Modulation of gyrase activity by DNA tension. a - c, The velocity within a burst is insensitive to DNA tension, but both the processivity and initiation rate decrease rapidly as DNA tension increases (error bars, standard error of mean). c, Tension-dependent initiation rates were measured in two independent experiments after the introduction of 10 nM (green squares) or 5 nM (blue circles) gyrase.

Figure 3

Proposed mechanochemical model. From the state labeled gyrase:DNA there is a kinetic competition between DNA wrapping and dissociation. Wrapping is strongly inhibited by DNA tension. After wrapping and ATP binding, the enzyme is committed to a full catalytic cycle in which two negative supercoils are introduced to the DNA, causing the rotor bead to spin by Δθ = 720°. At saturating [ATP] unwrapping (small arrow labeled k_unwrap) is negligible; however, see Fig. 4 b,c.

Figure 4

Gyrase activity observed at high resolution. a, High resolution traces (F = ∼0.8 pN) at 1 mM ATP show that the dominant pause within the catalytic cycle occurs at the two rotation mark, corresponding to either the beginning or the end of the cycle (marked by arrows). Pauses were less frequently observed in the middle of the catalytic cycle (marked by asterisks). Traces were averaged over a 300 ms window.

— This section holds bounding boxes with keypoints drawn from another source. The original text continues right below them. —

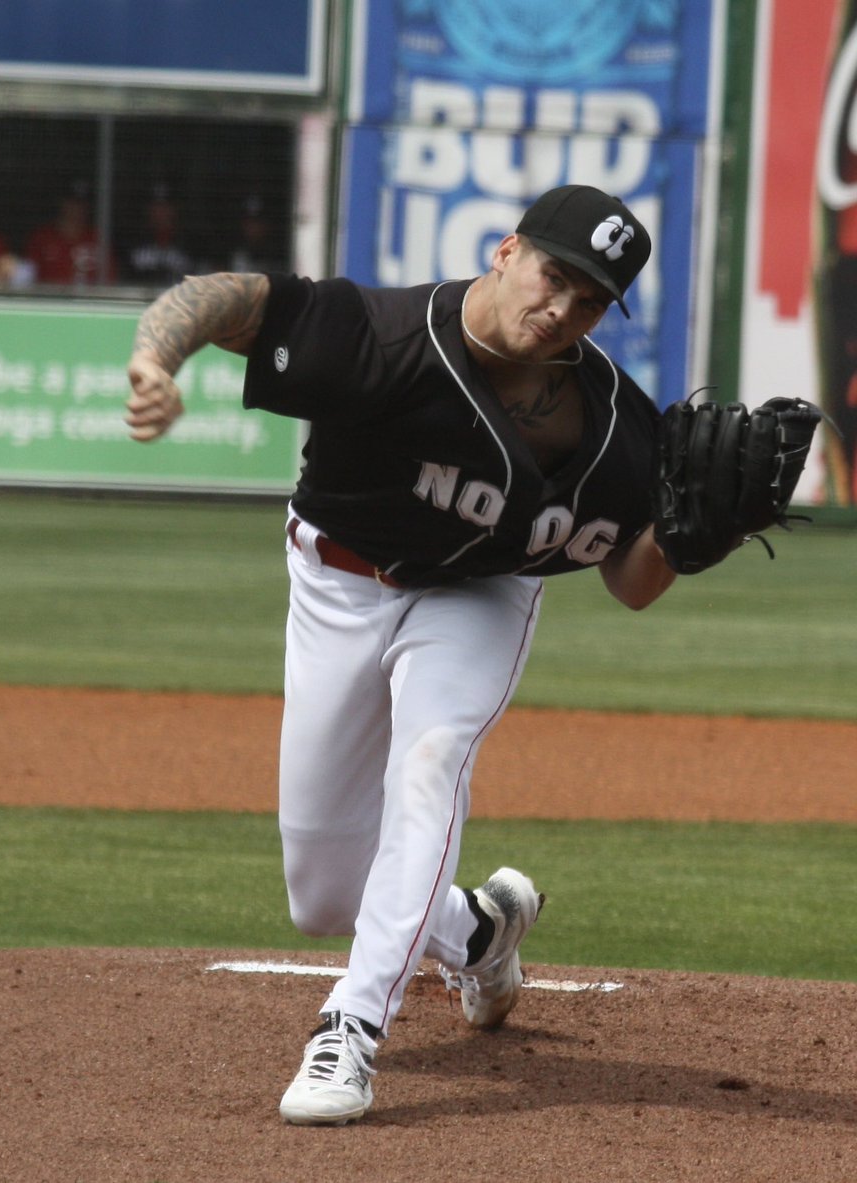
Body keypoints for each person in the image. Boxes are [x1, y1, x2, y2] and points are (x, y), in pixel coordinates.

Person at [124, 185, 676, 1125]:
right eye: (555, 275)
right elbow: (225, 297)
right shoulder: (379, 335)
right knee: (324, 891)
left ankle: (350, 1028)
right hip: (336, 582)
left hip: (479, 595)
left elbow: (632, 580)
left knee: (430, 767)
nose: (562, 307)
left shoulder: (614, 423)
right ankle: (483, 932)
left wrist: (695, 536)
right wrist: (153, 357)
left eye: (591, 300)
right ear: (507, 250)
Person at [25, 180, 115, 286]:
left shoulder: (98, 239)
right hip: (51, 300)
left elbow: (110, 281)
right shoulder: (42, 238)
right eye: (72, 202)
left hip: (89, 300)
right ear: (61, 203)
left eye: (82, 203)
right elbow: (27, 280)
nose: (77, 208)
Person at [125, 183, 193, 287]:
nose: (160, 213)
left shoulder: (189, 244)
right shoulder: (133, 243)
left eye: (165, 207)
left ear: (174, 210)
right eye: (156, 207)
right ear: (148, 211)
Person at [225, 194, 283, 274]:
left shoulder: (278, 254)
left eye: (257, 222)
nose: (253, 227)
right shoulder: (233, 252)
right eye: (249, 222)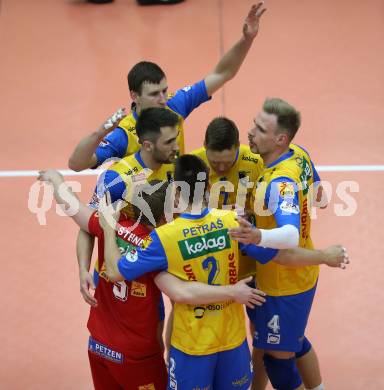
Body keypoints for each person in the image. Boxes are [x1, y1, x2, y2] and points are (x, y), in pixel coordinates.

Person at [98, 154, 349, 390]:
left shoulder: (162, 239)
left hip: (192, 345)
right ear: (208, 188)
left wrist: (109, 227)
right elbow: (280, 255)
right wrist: (324, 256)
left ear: (176, 191)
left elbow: (115, 271)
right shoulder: (234, 224)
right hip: (233, 341)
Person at [38, 169, 267, 390]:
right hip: (138, 354)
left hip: (98, 344)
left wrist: (55, 178)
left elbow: (73, 206)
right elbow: (181, 293)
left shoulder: (110, 222)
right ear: (163, 218)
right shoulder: (157, 249)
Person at [190, 116, 330, 390]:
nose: (219, 168)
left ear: (239, 148)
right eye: (214, 161)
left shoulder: (257, 163)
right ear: (204, 145)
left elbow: (298, 198)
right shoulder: (192, 166)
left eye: (226, 162)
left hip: (256, 265)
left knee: (264, 337)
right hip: (214, 267)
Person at [68, 2, 266, 171]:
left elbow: (222, 74)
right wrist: (100, 132)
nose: (163, 99)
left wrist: (247, 39)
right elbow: (76, 164)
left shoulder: (175, 104)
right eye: (154, 94)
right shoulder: (124, 134)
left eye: (164, 90)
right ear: (134, 96)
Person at [229, 98, 336, 390]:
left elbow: (288, 236)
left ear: (280, 139)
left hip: (283, 284)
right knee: (295, 342)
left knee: (278, 359)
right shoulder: (298, 154)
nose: (250, 132)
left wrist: (257, 235)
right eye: (254, 123)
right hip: (298, 274)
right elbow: (320, 197)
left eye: (261, 129)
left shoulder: (279, 183)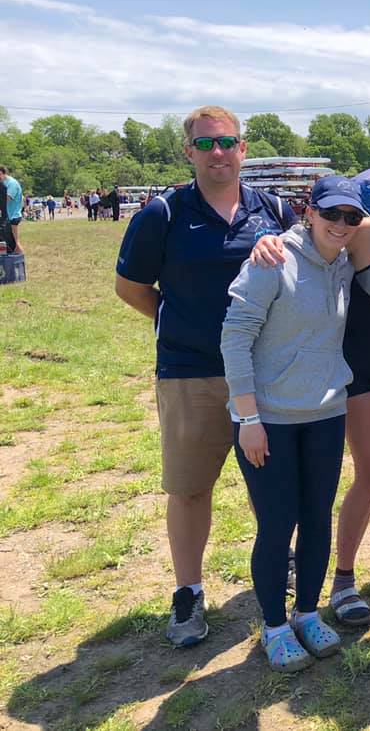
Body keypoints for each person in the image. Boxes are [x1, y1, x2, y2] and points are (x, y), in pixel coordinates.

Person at [114, 105, 296, 648]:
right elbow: (131, 287)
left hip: (265, 373)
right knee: (191, 489)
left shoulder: (276, 210)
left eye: (228, 143)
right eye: (206, 144)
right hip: (191, 373)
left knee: (274, 485)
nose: (218, 153)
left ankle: (278, 564)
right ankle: (189, 592)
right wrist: (187, 325)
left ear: (243, 149)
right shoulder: (163, 214)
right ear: (189, 151)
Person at [249, 156, 370, 623]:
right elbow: (316, 240)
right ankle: (343, 577)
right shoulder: (367, 231)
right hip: (359, 368)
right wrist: (267, 240)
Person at [220, 176, 359, 672]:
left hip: (326, 413)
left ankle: (306, 613)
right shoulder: (272, 259)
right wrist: (249, 417)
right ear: (310, 212)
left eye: (351, 217)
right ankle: (274, 626)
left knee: (318, 519)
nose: (341, 225)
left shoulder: (345, 263)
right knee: (278, 525)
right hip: (270, 419)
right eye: (332, 214)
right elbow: (235, 337)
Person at [0, 167, 25, 254]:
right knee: (7, 242)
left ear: (3, 173)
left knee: (14, 243)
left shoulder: (12, 183)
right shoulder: (2, 183)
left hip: (13, 216)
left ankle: (17, 261)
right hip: (6, 217)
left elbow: (7, 198)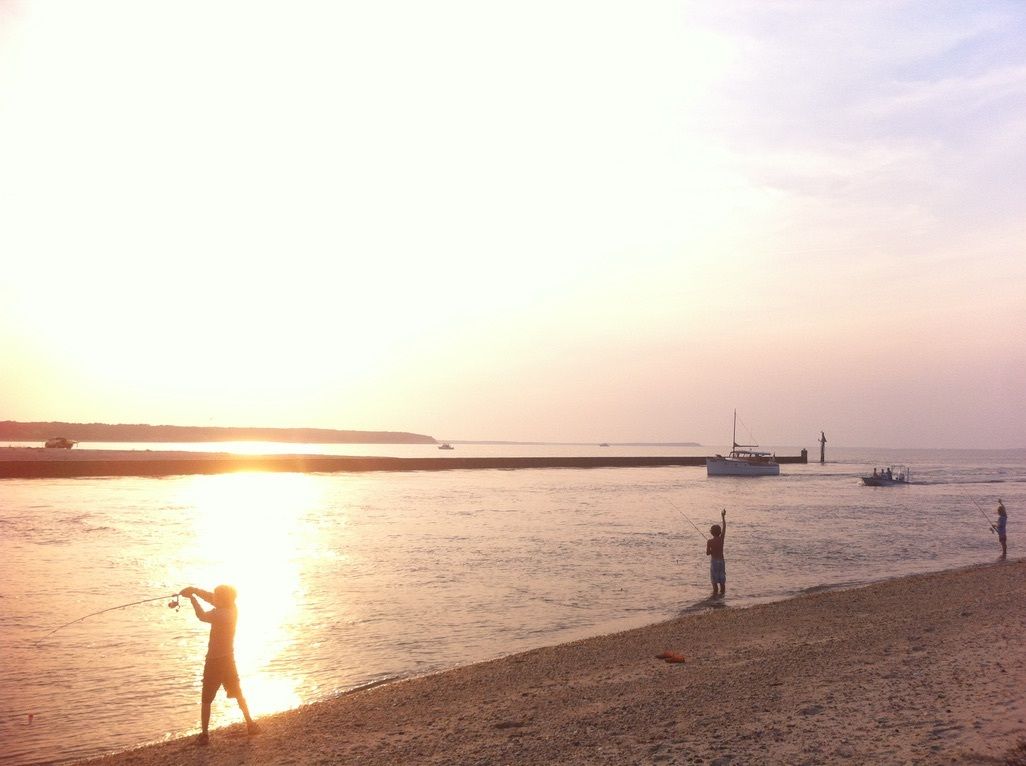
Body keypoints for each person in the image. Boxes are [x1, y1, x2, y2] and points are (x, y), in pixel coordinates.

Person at [179, 584, 259, 745]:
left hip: (214, 661)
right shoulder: (232, 609)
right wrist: (194, 590)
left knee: (206, 698)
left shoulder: (220, 614)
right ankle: (250, 724)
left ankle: (204, 734)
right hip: (228, 659)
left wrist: (193, 599)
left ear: (221, 599)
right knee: (237, 692)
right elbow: (211, 598)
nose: (213, 597)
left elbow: (201, 616)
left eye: (216, 596)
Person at [706, 509, 727, 598]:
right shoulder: (721, 539)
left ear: (711, 532)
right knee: (722, 582)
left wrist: (712, 550)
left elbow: (707, 553)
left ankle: (715, 600)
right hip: (721, 562)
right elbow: (724, 527)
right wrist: (723, 517)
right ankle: (722, 598)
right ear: (719, 532)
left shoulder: (709, 541)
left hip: (714, 562)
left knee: (714, 583)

Burst velocities in the high-resolution assay were 0.38 ± 0.04 Hz, not significantly faster than in the lower-resolution assay (0.32 ± 0.03 Hz, Fig. 2a). b, In the absence of ATP, the rotor bead angle alternates between two values, as expected for reversible DNA wrapping (black trace, F = 0.9pN). The wrapped state corresponds to a change in the angle of the rotor bead of ∼ 1.3 rotations (dashed green line), as shown (inset) by a double-Gaussian fit to the histogram of rotor bead angles for this trace. Increasing the DNA tension from 0.75 pN (green trace) to 1.3 pN (blue trace) strongly inhibits wrapping. c, Fine structure of isolated enzymatic cycles at multiple ATP concentrations. The mid-cycle pause at the ∼1 rotation mark becomes more pronounced as the ATP concentration is lowered, revealing an ATP-binding step subsequent to DNA wrapping (green traces, 1 mM ATP; blue traces, 100 μM ATP; red traces, 25 μM ATP). At 25 μM ATP, unwrapping often occurs before the cycle can be completed (final red traces).